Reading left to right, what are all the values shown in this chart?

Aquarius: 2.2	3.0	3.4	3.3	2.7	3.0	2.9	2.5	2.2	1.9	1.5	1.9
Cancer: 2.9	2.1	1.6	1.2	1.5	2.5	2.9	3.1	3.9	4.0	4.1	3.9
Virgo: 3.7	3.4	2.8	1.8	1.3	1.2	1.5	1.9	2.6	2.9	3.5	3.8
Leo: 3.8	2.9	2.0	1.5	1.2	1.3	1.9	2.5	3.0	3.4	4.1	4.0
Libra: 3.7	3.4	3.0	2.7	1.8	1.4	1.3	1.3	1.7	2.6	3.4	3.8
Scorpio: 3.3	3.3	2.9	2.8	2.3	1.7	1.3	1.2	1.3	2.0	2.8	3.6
--
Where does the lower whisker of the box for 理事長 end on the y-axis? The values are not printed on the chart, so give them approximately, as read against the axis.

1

### Description of the task
Extract every line of the items above that contains the string "chart", matching case exactly.

### Task output
Reading left to right, what are all the values shown in this chart?
Where does the lower whisker of the box for 理事長 end on the y-axis? The values are not printed on the chart, so give them approximately, as read against the axis.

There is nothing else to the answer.